本文 ::
ガッシャーン、ワーワー、ベチャッ、ヒリヒリ、イチャイチャ。擬音語や擬態語、いわゆるオノマトペである。日本語にはこの手のことばがすごく多いんだそうだ。

「擬音・擬態語辞典」というのを見つけた。オノマトペがぎゅうぎゅう(あ、これもオノマトペだ)詰まっていてすごい。例えば泣き声のエーンとワーンの微妙な用法の違いも分かる。

今日はこの辞典を手にずっぽりとオノマトペの世界を堪能したい。

グーグーとグースカの違いや、パクパクとムシャムシャの違いが今、明らかに!

(text by 古賀及子

「擬音・擬態語辞典」とは

そういったわけで、今日の特集の要ともいえる辞典をご紹介しよう。講談社刊 山口仲美 編「擬音・擬態語辞典」である。

すでに所々ふせんでチェックしてます

古今東西、日本語で出版された小説やマンガなどに使われたオノマトペを抽出、研究し、そのオノマトペがどのような状況下で使われているかを分析、「あ」〜「ん」まで五十音順に掲載している。

日頃自分が適当に使っているオノマトペが、小説などの文献でどのように使われきたかが分かるのだ。

“がぶり”と“ぱくり”の違い

例えば、何かをほおばるときのオノマトペ“がぶり”と“ぱくり”。なにげなく使い分けているが、その使い分け方を言葉で説明しようとすると難しい。

それがこの辞典を見ると、もうスッキリするぐらい簡潔に違いが説明してある。

ここに駄菓子のチョコケーキがある。

2枚入り税別50円

そして、それを食べるとしよう。

あーん

ここで例の辞典の登場だ。辞典によると、“ぱくり”と“がぶり”は以下のように違う。



がぶり”は大口を開けて一息に噛みつき物に強く歯を食い込ませるときなどに良く用いられる。

それに対してぱくり”は大きく口を開けて一口で食べてしまう様子を表すことが多いと出ていた。

普通の言葉とは違い、フィーリングや使い手の勝手で自由に意味が変わってしまうのがオノマトペであり、辞典にのっている使用方はあくまで過去の使用例を解説しているものだ。

が、改めて言葉で説明されると妙な説得力がある。楽しくてもう夢中で辞典を読み進めていったのだった。

寝ている人のオノマトペ

さきほどの“がぶり”や“ぱくり”のように、状態をそれらしい音に写し取った言葉を擬態語という。

それとは別に、物音や声を言葉に移し換えた擬声語というのがある。なんだか国語の授業みたいで懐かしいが、この擬声語の詳しい用法も出ていた。

たとえば、いびきの擬声語。



くーくー”は睡眠時の鼻息の音。
ぐーぐー”は普通のいびき。
ぐーすか”はいびきと寝息を交互に立てる音。

記録 ::
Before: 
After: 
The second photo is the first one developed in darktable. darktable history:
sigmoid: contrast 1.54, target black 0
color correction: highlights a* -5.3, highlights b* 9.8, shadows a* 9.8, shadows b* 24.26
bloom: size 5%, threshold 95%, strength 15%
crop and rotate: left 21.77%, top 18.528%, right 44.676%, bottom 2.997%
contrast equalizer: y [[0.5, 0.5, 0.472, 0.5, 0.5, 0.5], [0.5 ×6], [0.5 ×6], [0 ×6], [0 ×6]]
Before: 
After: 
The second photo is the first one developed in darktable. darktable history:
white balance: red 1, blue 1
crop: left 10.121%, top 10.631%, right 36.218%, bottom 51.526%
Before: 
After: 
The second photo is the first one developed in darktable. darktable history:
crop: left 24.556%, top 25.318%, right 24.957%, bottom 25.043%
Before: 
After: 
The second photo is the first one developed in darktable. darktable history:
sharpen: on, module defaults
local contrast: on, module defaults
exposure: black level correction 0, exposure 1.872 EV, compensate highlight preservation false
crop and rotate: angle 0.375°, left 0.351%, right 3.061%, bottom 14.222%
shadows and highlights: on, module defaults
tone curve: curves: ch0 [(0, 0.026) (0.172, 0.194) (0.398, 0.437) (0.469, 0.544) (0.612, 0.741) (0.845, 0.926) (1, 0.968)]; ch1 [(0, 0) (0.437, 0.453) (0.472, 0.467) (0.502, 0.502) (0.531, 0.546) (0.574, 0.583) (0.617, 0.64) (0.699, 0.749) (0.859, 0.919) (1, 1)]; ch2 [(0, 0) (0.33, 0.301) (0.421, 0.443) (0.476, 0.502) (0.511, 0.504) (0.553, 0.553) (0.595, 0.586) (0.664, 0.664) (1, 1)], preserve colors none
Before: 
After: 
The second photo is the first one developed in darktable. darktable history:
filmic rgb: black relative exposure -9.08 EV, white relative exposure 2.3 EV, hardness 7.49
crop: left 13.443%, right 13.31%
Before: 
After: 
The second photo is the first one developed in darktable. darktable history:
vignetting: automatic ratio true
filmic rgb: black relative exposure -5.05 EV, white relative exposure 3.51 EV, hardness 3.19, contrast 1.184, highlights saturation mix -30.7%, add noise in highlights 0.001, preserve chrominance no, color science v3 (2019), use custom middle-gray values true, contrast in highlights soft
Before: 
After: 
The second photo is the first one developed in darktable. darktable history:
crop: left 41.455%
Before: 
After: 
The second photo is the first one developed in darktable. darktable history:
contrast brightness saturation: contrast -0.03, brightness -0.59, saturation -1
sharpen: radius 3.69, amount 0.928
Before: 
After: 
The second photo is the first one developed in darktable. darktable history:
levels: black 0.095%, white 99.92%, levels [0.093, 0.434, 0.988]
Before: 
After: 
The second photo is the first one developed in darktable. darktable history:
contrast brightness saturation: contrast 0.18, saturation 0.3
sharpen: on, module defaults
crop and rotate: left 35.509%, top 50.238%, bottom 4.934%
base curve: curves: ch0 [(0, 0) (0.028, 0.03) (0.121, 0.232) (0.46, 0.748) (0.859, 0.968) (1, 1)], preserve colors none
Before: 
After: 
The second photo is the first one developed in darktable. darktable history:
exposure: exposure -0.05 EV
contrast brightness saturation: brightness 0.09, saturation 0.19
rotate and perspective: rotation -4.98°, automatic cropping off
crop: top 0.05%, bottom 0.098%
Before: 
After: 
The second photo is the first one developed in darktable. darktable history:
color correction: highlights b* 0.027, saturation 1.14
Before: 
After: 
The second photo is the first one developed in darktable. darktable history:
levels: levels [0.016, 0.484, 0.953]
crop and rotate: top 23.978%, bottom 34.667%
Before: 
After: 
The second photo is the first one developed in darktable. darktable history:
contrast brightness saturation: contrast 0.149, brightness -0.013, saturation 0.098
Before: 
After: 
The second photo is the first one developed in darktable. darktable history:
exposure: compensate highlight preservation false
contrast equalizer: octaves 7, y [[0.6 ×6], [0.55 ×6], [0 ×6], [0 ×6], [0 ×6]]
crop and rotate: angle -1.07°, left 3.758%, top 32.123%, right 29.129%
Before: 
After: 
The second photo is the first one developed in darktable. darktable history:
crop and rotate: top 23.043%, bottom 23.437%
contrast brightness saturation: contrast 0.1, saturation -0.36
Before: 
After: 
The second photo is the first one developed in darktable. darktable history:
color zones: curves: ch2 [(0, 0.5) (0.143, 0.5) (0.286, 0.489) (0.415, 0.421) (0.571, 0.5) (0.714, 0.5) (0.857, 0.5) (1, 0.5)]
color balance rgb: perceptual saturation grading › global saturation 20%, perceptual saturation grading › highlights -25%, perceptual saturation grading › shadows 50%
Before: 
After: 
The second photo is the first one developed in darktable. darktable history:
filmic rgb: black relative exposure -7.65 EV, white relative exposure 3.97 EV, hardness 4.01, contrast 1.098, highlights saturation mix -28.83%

短い練習 1 :: 本文で紹介されている「擬音・擬態語辞典」は、どこから出ていて、だれが編んだものですか。
短い練習 2 :: 記録の最初から「crop: left 24.556%, top」を含む行までの部分を、「history」を「log」に入れ替えて書き直してください。そのほかは変えないでください。

正解 1 :: 講談社から出ていて、山口仲美が編んだものです。

正解 2 ::
Before: 
After: 
The second photo is the first one developed in darktable. darktable log:
sigmoid: contrast 1.54, target black 0
color correction: highlights a* -5.3, highlights b* 9.8, shadows a* 9.8, shadows b* 24.26
bloom: size 5%, threshold 95%, strength 15%
crop and rotate: left 21.77%, top 18.528%, right 44.676%, bottom 2.997%
contrast equalizer: y [[0.5, 0.5, 0.472, 0.5, 0.5, 0.5], [0.5 ×6], [0.5 ×6], [0 ×6], [0 ×6]]
Before: 
After: 
The second photo is the first one developed in darktable. darktable log:
white balance: red 1, blue 1
crop: left 10.121%, top 10.631%, right 36.218%, bottom 51.526%
Before: 
After: 
The second photo is the first one developed in darktable. darktable log:
crop: left 24.556%, top 25.318%, right 24.957%, bottom 25.043%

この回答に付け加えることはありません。